Fortunately, Bazemore wasn’t in a car — just a golf cart — and this was all just a test to demonstrate the dangers of distracted driving.
The sophomore was one of hundreds of driver’s education students at Nansemond River High School who hopped into the carts to attempt texting while driving and driving with beer goggles Tuesday.
“I know I’m never going to text and drive,” Bazemore said. “I might kill someone. I was so distracted.”
For the activity, students hopped into golf carts with a driver’s education instructor in the passenger seat.
First, they drove the course without any distractions.
Then, they picked up a phone and tried to text on a cell phone with a QWERTY keyboard while navigating around cones.
Finally, they put on beer goggles and tried one more time.
Sara Smith, who teaches physical and driver’s education at Nansemond River, said the exercise was designed to show the students how dangerous texting while driving and drunken driving are.
“We thought it would be good for the kids to see, in a safe environment, the risks,” she said. “Hopefully, this will show them it’s not as easy as they think it is.”

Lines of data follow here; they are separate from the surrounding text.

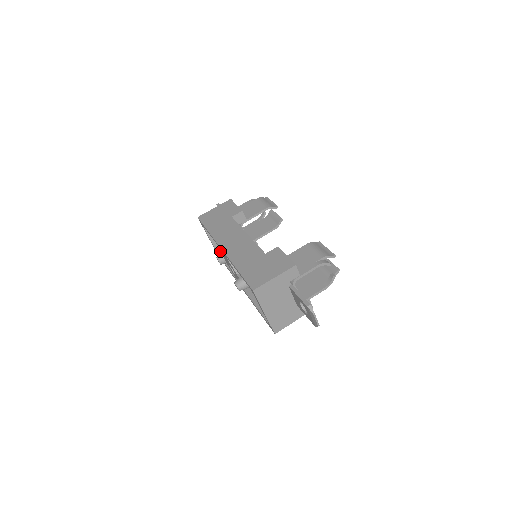
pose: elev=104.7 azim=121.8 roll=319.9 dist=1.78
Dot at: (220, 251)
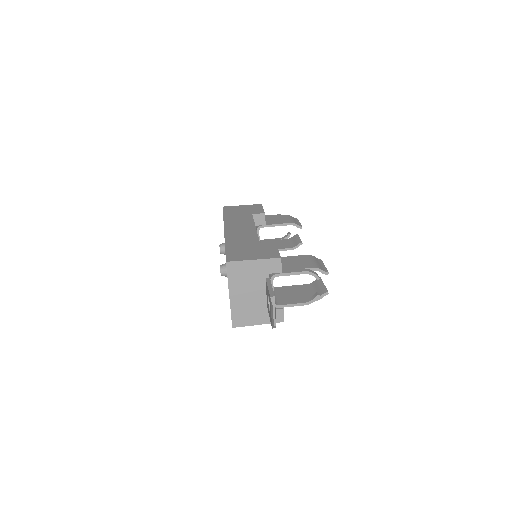
Dot at: occluded
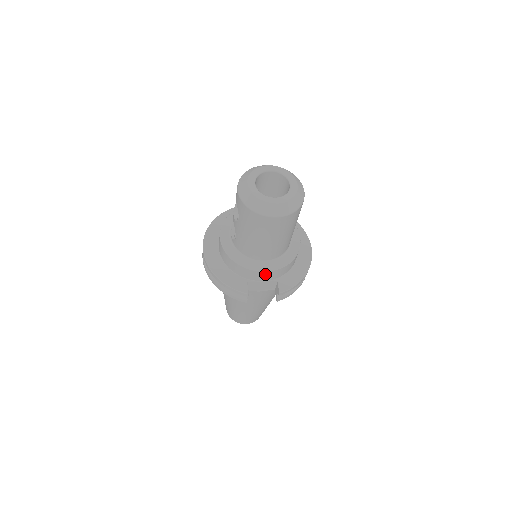
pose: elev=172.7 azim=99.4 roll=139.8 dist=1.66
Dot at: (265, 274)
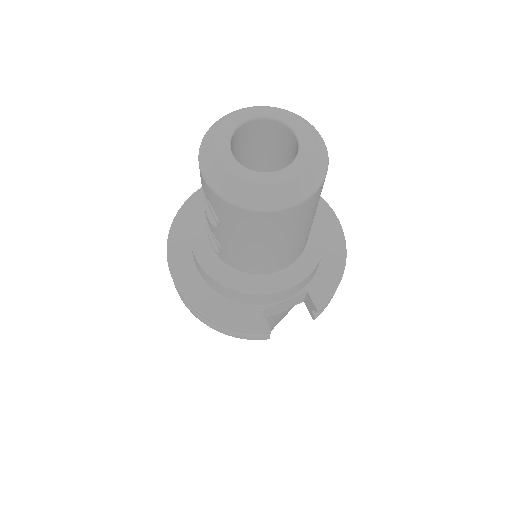
Dot at: (287, 291)
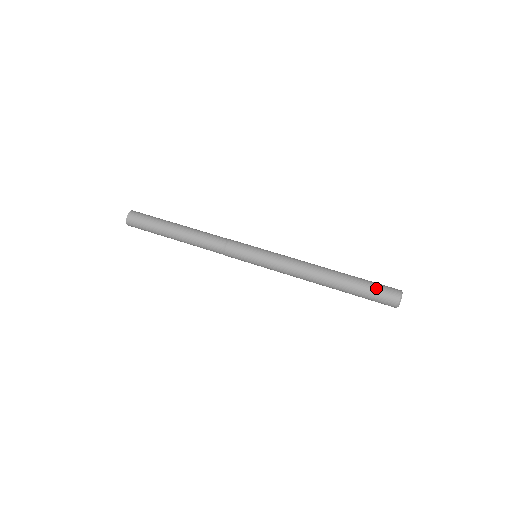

Most of the students have never been behind a wheel before, Smith said, which made the experience that much more complicated.
Britlee McPherson, who has no driving experience, said the activity showed her texting while driving is more difficult than she thought.

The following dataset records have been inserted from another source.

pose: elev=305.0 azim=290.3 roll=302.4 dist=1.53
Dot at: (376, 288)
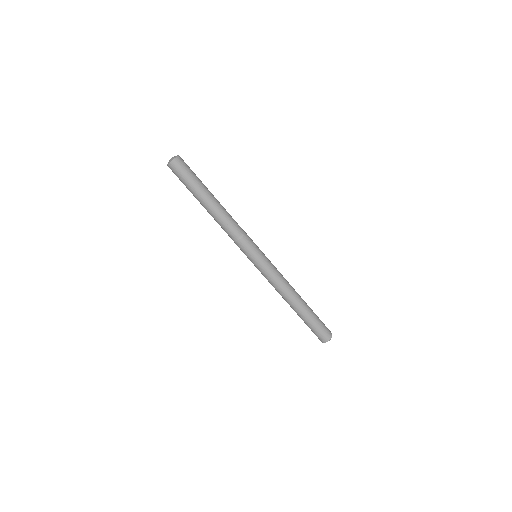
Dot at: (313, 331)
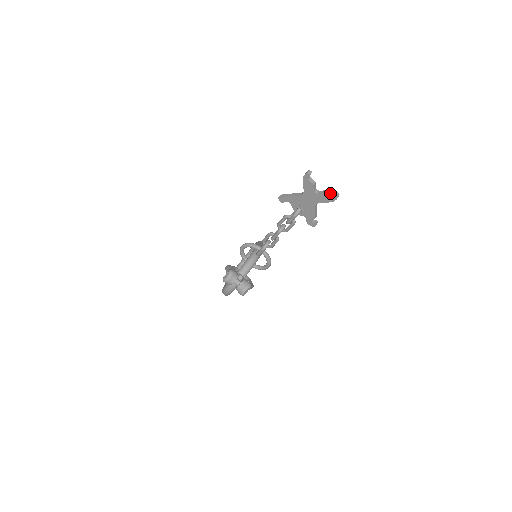
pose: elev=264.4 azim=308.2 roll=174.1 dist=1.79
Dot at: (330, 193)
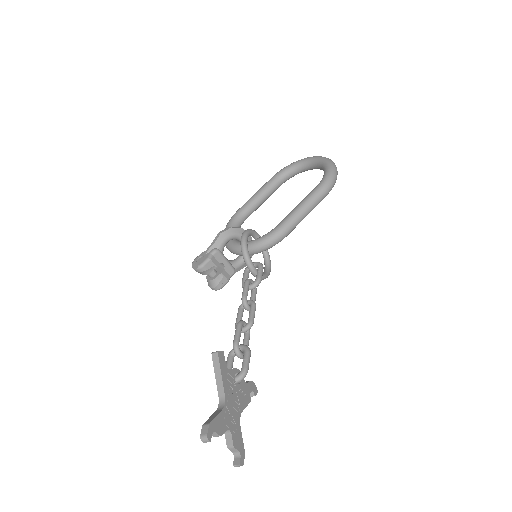
Dot at: (238, 450)
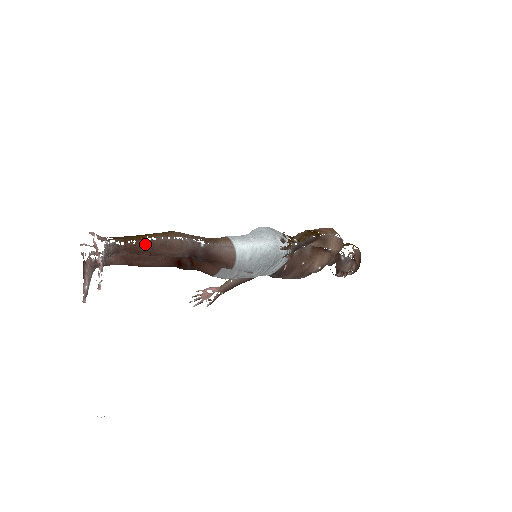
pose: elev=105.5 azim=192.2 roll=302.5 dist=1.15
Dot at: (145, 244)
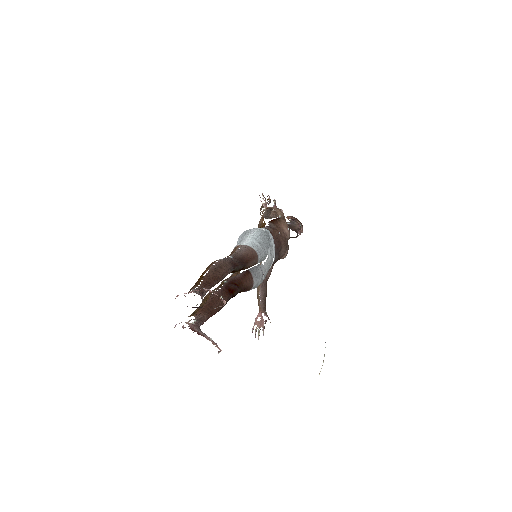
Dot at: (208, 276)
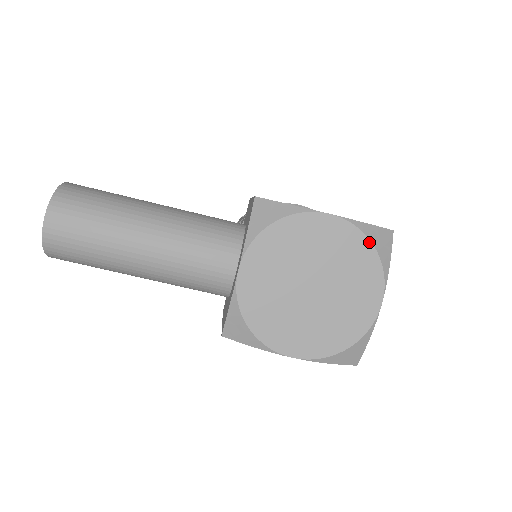
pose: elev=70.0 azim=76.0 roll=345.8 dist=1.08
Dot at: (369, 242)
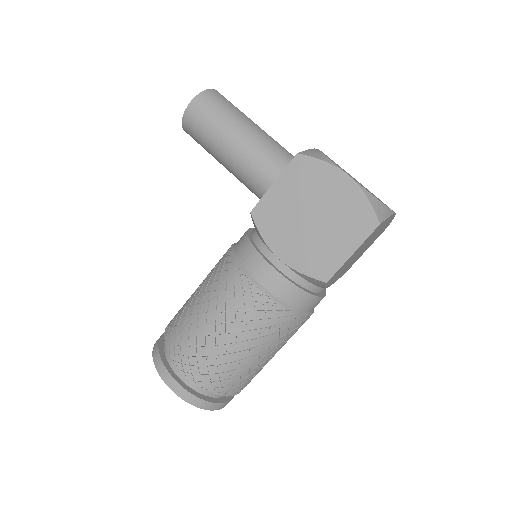
Dot at: occluded
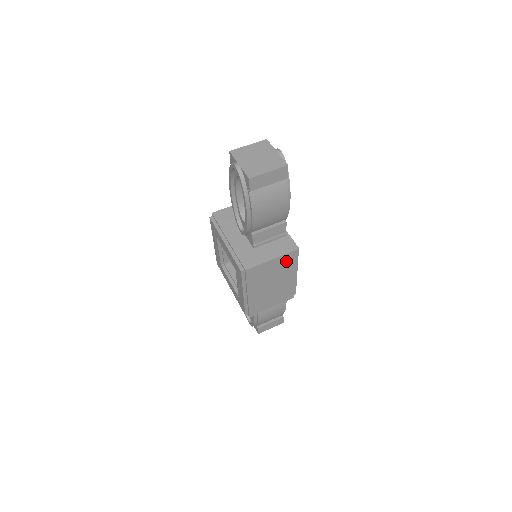
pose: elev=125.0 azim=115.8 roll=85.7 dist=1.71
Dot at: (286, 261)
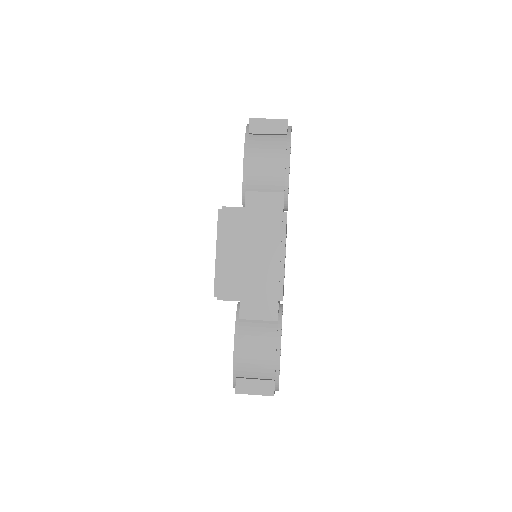
Dot at: (270, 222)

“I think I did terrible,” she said. “I didn’t expect it to be so hard.”
McPherson said trying to text was the harder of the two tasks, but her classmate, Bryce Dargle, who has his learner’s permit, had more trouble with the beer goggles.
“It kind of made everything on your right look like it was on your left,” he said. “It was hard.”
Dargle said he thinks this was a good experience for teenagers, who don’t think twice about how dangerous distracted driving can be.
“Every person our age thinks they can do anything and not have consequences,” he said. “Now, they can really see what happens.”